### What you should do:
Reproduce verbatim the lines of the records below, from the line containing "state / province: Queensland" to the line containing "scientific name: Selliguea hastata", including both of those lines.

### Extracted material:
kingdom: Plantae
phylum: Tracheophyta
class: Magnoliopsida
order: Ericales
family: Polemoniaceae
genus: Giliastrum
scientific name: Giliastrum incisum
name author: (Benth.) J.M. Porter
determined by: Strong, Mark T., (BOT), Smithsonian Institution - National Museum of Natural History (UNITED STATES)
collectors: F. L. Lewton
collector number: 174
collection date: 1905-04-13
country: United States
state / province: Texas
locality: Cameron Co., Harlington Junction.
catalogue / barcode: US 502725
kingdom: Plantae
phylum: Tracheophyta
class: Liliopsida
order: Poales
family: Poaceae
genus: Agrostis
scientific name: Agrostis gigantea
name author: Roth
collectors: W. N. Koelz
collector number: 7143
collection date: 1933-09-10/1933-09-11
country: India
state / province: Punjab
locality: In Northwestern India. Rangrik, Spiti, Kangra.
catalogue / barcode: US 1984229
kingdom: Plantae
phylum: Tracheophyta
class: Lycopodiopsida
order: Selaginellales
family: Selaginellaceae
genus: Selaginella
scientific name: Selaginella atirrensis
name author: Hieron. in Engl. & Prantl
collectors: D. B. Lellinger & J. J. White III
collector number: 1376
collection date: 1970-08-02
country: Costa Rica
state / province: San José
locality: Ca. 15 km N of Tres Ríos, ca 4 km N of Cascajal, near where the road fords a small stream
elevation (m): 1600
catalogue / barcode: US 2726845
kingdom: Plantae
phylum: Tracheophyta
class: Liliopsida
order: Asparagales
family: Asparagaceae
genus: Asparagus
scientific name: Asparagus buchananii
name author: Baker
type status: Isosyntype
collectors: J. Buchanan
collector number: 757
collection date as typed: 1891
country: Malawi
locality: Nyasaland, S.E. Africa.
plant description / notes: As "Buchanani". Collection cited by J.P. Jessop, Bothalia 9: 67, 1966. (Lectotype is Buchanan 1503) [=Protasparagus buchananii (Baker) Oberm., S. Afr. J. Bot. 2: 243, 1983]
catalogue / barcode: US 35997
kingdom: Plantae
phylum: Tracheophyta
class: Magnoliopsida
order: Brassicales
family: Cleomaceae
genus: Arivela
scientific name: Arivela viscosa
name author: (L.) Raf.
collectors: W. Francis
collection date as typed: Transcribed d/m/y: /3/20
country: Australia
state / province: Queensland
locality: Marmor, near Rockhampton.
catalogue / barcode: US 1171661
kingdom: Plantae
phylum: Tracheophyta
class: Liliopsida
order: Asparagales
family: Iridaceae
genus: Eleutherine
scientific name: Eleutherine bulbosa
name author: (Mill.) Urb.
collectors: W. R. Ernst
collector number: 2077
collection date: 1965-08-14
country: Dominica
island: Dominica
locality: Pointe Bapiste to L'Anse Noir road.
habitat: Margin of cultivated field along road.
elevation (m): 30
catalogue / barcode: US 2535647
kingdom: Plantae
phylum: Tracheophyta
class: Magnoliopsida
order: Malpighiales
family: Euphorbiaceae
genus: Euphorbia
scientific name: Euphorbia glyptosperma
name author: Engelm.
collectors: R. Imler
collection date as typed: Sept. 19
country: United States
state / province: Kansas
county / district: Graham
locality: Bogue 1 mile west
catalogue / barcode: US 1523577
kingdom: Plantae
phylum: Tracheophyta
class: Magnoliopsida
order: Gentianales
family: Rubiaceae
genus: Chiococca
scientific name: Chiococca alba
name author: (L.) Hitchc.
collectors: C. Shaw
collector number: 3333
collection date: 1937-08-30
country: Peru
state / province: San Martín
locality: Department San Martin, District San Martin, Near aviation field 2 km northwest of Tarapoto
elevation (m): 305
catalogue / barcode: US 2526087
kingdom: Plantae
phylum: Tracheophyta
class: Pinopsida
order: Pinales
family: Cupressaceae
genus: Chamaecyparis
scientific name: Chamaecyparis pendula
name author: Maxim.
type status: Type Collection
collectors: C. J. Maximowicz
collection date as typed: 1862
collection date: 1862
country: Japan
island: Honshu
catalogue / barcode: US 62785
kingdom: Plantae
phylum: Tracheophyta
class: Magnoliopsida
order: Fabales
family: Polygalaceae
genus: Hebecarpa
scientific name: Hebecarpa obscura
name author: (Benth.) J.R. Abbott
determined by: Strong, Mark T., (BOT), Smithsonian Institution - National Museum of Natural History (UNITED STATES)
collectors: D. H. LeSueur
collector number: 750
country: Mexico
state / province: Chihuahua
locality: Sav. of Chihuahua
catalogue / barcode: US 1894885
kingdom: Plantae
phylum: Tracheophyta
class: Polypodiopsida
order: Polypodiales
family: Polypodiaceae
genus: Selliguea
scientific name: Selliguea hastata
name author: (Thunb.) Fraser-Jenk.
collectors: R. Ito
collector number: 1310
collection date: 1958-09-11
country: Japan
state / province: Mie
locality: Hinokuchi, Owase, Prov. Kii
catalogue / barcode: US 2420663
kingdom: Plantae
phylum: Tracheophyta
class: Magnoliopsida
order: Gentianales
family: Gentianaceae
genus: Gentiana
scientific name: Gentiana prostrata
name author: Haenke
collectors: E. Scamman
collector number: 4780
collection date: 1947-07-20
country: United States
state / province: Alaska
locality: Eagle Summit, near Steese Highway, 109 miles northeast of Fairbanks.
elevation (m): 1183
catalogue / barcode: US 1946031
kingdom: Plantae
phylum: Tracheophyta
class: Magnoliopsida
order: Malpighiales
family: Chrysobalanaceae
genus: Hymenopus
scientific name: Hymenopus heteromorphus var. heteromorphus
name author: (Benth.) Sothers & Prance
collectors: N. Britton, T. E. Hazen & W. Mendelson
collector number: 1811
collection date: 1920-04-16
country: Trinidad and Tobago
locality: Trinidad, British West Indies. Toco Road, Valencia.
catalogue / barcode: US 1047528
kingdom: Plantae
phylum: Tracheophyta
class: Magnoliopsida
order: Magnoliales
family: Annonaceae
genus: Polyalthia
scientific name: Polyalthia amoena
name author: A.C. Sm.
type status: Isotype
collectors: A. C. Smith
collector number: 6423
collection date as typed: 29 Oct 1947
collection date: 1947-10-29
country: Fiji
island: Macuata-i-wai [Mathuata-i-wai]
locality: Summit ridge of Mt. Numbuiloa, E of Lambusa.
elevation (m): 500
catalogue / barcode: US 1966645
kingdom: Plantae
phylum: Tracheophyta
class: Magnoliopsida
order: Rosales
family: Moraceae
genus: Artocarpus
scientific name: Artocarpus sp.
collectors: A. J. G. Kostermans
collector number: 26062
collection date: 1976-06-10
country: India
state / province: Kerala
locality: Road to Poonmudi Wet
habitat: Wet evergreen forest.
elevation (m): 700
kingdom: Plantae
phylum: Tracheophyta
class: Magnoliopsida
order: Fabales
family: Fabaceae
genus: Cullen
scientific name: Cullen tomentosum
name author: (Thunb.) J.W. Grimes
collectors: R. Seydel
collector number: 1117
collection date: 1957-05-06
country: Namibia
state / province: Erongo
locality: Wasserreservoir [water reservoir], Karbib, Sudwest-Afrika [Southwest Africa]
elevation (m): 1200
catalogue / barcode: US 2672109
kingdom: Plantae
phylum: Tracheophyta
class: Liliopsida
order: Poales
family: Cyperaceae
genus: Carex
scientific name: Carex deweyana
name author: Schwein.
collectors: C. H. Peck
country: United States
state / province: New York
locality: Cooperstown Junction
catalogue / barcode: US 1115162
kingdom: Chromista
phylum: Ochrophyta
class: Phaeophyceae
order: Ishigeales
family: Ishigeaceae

### Response for this exercise:
state / province: Queensland
locality: Marmor, near Rockhampton.
catalogue / barcode: US 1171661
kingdom: Plantae
phylum: Tracheophyta
class: Liliopsida
order: Asparagales
family: Iridaceae
genus: Eleutherine
scientific name: Eleutherine bulbosa
name author: (Mill.) Urb.
collectors: W. R. Ernst
collector number: 2077
collection date: 1965-08-14
country: Dominica
island: Dominica
locality: Pointe Bapiste to L'Anse Noir road.
habitat: Margin of cultivated field along road.
elevation (m): 30
catalogue / barcode: US 2535647
kingdom: Plantae
phylum: Tracheophyta
class: Magnoliopsida
order: Malpighiales
family: Euphorbiaceae
genus: Euphorbia
scientific name: Euphorbia glyptosperma
name author: Engelm.
collectors: R. Imler
collection date as typed: Sept. 19
country: United States
state / province: Kansas
county / district: Graham
locality: Bogue 1 mile west
catalogue / barcode: US 1523577
kingdom: Plantae
phylum: Tracheophyta
class: Magnoliopsida
order: Gentianales
family: Rubiaceae
genus: Chiococca
scientific name: Chiococca alba
name author: (L.) Hitchc.
collectors: C. Shaw
collector number: 3333
collection date: 1937-08-30
country: Peru
state / province: San Martín
locality: Department San Martin, District San Martin, Near aviation field 2 km northwest of Tarapoto
elevation (m): 305
catalogue / barcode: US 2526087
kingdom: Plantae
phylum: Tracheophyta
class: Pinopsida
order: Pinales
family: Cupressaceae
genus: Chamaecyparis
scientific name: Chamaecyparis pendula
name author: Maxim.
type status: Type Collection
collectors: C. J. Maximowicz
collection date as typed: 1862
collection date: 1862
country: Japan
island: Honshu
catalogue / barcode: US 62785
kingdom: Plantae
phylum: Tracheophyta
class: Magnoliopsida
order: Fabales
family: Polygalaceae
genus: Hebecarpa
scientific name: Hebecarpa obscura
name author: (Benth.) J.R. Abbott
determined by: Strong, Mark T., (BOT), Smithsonian Institution - National Museum of Natural History (UNITED STATES)
collectors: D. H. LeSueur
collector number: 750
country: Mexico
state / province: Chihuahua
locality: Sav. of Chihuahua
catalogue / barcode: US 1894885
kingdom: Plantae
phylum: Tracheophyta
class: Polypodiopsida
order: Polypodiales
family: Polypodiaceae
genus: Selliguea
scientific name: Selliguea hastata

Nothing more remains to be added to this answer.